Sherlock kept the answer for another moment. His voice shook slightly as he spoke.
"Dying, I think." James smiled into the darkness. "When I had been shot, I thought I wouldn't make it. That scared me. To leave the whole... situation unsolved."
"It is a scary thought," James agreed. He was not afraid of dying in the slightest. "But death is much more than that."
He gave Sherlock a moment to perhaps figure it out himself, but when no answer came, he kept speaking. It was a shame he had to explain it without telling him about the goat. He himself had never understood more clearly than in that moment.
"Your father chose to die. He wanted to avoid the consequences of what he had done and leave you to deal with it. He trapped you with it and you let him."
It sounded more accusatory than he had meant it. He had met Silas Holmes and he had met his children. Escaping a prison built by a man both brilliant and cruel was not easy. For some of them it seemed impossible.
"He was still my father. I didn't want him to–"
"Say it," James demanded, hoping he wasn't pushing Sherlock too far. He could hear his teeth grinding, his breath growing more laboured.
"To die." It was so quiet, Sherlock's voice sounding like that of a child. If James could, he would pity him.
"Fathers die all the time," he said instead. "It's always been that way. They have to do it, so that sons can live."
"How did your father die?" Sherlock asked. Perhaps out of curiosity, perhaps out of hope they could share in something. James scoffed quietly.
"Miserable and alone."
"I'm sorry."
James shook his head.
"He had to."
Sherlock flinched so hard, James could hear the creaking of his bed. Now he would finally understand that James meant it. All of it. And, if all went well, he would even learn something from it.
"So that's it? I just accept it?"
"Sounds easy enough, doesn't it?" He said it in a joking manner, even though neither one of them felt much like laughing. Sherlock hummed, disagreeing.
"I don't know if I can."
"The world won't care if you can or not. It will expect you to do it."
"I don't think that is how the world works, James."
"And I don't think you know a lot about the world, Sherlock."
The silence grew longer, deeper, as Sherlock either took these words to heart or decided to discard them.
"I used to think I did.

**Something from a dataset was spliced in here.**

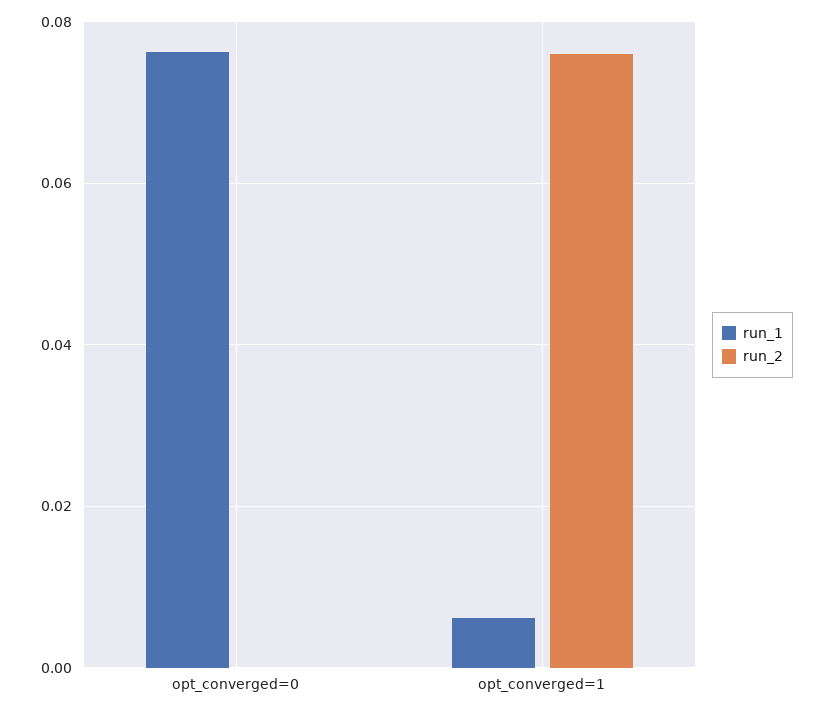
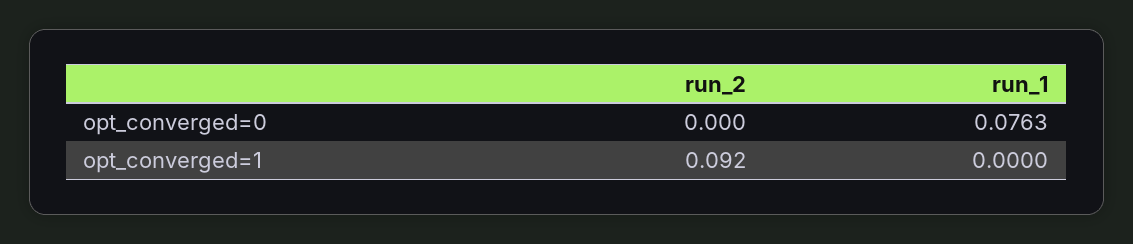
run_1, opt_converged=1: 0.006 -> 0
run_2, opt_converged=1: 0.076 -> 0.092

But maybe you're right."
"But I'll help you."
He just had to make himself indispensable. To make sure Sherlock wouldn't turn to anyone but him. He thought he had pretty good chances, even if Sherlock didn't answer him anymore. Eventually he heard his breathing deepen, long, undisturbed inhales and sighing exhales that betrayed the fact that Sherlock had fallen asleep. He seemed to not be plagued by nightmares, at least for now. Maybe James' help was enough. He didn't much care what would happen anymore tonight. It was only important that he had planted the seed in Sherlock's mind. He had shown him the way out. Soon enough he would come to him and ask him to take his hand, to guide him there because he couldn't do it alone. James would make sure Sherlock did not succumb to his guilt. He would make sure he didn't die of it. Sherlock's death was not a necessity, would not free anyone and would be a waste of something so terribly useful still. No, death did not belong to Sherlock Holmes. Not now, not yet. He had been right, it would have been a shame for him to die and leave the riddles of the world unsolved. Until he had solved them all, James would ensure he would live.